Two distinct audience neighborhoods define Rawlings Sports' similarity map: a tight cluster of baseball-specific equipment brands at the top, and a second, broader cluster anchored by lifestyle and entertainment figures that have no obvious connection to the sport.
The shape is two-peak. The first peak is unmistakable — DeMarini (0.91), Wilson Ball Gloves (0.89), and Louisville Slugger (0.87) are the three closest neighbors, all Sports-subcategory brands. Nike Diamond (0.86) and EvoShield (0.85) extend this first cluster into adjacent equipment and footwear. These five neighbors form a coherent baseball-gear audience — people who follow the equipment side of the sport closely.

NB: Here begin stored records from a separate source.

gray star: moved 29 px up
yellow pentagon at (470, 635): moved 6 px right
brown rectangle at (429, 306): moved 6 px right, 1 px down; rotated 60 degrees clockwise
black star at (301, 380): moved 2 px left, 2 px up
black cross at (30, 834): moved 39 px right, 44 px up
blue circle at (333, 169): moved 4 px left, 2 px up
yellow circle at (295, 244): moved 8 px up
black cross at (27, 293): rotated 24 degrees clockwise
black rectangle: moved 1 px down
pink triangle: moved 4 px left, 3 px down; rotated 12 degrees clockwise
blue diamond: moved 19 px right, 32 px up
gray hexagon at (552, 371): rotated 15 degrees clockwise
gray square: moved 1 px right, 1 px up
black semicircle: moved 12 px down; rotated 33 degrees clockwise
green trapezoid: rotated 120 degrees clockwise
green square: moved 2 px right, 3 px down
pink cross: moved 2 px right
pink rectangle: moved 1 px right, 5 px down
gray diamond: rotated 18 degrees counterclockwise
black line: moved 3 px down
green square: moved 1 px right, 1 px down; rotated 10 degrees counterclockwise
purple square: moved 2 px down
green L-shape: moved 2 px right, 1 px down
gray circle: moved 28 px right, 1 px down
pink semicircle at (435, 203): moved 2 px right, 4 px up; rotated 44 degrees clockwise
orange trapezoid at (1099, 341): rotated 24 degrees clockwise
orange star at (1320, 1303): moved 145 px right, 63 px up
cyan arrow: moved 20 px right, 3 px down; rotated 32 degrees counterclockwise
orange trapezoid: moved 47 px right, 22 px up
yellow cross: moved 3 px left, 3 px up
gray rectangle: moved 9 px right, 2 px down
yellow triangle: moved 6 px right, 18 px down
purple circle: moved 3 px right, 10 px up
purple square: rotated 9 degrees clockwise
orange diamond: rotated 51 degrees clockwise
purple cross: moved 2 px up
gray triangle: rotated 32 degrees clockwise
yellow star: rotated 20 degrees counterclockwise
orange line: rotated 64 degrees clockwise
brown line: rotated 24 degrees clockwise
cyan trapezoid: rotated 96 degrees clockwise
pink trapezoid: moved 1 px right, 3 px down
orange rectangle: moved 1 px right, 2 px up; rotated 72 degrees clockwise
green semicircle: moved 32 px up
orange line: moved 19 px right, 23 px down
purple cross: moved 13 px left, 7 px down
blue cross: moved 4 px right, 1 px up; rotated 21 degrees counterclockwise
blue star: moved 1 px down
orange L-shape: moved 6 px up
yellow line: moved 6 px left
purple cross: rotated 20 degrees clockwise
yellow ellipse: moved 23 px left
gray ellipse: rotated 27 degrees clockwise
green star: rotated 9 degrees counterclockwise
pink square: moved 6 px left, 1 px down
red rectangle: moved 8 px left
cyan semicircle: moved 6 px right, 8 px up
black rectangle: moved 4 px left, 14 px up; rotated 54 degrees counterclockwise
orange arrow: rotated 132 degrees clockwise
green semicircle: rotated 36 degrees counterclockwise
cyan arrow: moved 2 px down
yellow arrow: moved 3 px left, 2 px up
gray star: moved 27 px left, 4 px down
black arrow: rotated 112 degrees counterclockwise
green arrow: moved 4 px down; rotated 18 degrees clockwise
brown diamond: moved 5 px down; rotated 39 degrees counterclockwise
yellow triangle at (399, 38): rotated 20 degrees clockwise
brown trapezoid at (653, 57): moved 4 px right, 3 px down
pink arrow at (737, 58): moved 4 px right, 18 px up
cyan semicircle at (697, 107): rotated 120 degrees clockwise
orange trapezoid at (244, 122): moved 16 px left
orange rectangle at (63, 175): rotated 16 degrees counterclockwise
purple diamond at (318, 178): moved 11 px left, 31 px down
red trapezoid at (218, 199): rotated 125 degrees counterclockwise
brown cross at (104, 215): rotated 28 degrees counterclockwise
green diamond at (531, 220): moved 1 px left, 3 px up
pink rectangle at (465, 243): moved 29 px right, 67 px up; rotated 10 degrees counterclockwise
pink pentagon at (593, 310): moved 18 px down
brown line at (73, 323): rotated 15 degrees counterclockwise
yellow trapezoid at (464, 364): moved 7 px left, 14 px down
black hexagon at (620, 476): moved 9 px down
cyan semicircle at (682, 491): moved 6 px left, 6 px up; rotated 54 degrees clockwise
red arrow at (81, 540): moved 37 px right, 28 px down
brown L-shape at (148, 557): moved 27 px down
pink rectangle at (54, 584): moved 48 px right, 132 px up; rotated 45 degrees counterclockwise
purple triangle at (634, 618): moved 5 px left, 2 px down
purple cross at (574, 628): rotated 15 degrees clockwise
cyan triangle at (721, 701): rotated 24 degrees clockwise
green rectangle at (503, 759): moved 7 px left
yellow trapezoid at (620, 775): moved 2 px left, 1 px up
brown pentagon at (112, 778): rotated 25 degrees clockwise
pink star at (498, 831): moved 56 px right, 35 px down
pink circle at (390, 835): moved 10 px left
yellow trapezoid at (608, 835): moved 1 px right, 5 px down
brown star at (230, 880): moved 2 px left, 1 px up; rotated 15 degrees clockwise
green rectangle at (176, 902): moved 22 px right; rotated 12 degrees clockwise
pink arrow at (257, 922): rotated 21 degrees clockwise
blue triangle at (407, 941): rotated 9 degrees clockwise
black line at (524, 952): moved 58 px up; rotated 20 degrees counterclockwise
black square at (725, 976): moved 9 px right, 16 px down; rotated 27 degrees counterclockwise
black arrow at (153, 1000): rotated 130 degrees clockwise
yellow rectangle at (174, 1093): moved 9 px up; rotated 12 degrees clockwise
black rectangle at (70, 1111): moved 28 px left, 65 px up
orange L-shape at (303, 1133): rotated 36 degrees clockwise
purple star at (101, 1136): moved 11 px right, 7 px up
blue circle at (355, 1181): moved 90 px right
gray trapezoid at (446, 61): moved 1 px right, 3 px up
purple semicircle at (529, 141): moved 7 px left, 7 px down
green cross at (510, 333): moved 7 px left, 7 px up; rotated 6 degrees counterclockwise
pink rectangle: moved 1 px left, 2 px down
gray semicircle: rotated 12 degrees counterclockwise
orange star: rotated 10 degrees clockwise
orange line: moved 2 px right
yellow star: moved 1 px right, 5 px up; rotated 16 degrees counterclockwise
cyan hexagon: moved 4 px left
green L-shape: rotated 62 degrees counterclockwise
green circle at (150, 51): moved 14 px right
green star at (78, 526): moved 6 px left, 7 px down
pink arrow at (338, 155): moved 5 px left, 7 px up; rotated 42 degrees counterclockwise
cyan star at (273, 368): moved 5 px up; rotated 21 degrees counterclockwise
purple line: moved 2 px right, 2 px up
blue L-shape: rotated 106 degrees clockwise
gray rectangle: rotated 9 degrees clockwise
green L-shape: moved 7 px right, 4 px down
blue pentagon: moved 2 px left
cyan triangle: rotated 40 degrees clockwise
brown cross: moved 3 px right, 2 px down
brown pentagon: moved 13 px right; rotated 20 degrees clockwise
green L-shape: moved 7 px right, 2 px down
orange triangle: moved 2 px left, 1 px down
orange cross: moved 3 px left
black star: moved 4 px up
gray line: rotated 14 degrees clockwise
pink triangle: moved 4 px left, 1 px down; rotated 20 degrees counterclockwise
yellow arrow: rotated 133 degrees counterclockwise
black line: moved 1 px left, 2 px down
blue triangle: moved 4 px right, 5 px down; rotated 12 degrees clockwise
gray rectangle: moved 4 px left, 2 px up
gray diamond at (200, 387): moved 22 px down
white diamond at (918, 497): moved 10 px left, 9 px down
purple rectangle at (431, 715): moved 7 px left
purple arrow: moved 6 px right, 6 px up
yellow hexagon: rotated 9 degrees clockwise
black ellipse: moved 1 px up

The second peak is where the data gets structurally interesting. Chip Gaines (0.856) and Joanna Gaines (0.852) — both TV Personalities — sit nearly as high as the gear brands, and Magnolia (0.85), their Home-subcategory brand, follows immediately after. Hobby Lobby Stores (0.84) and Baseball Lifestyle™ (0.84) round out the top 10. The Gaines cluster is not a sports-adjacent finding — it represents a distinct lifestyle audience that overlaps heavily with Rawlings' base, bridging diamond-sport equipment fans and a home-and-family consumer profile.
The two-peak structure reveals an audience that is simultaneously deep in baseball gear culture and embedded in a broader mainstream American lifestyle segment — two neighborhoods that happen to share the same people.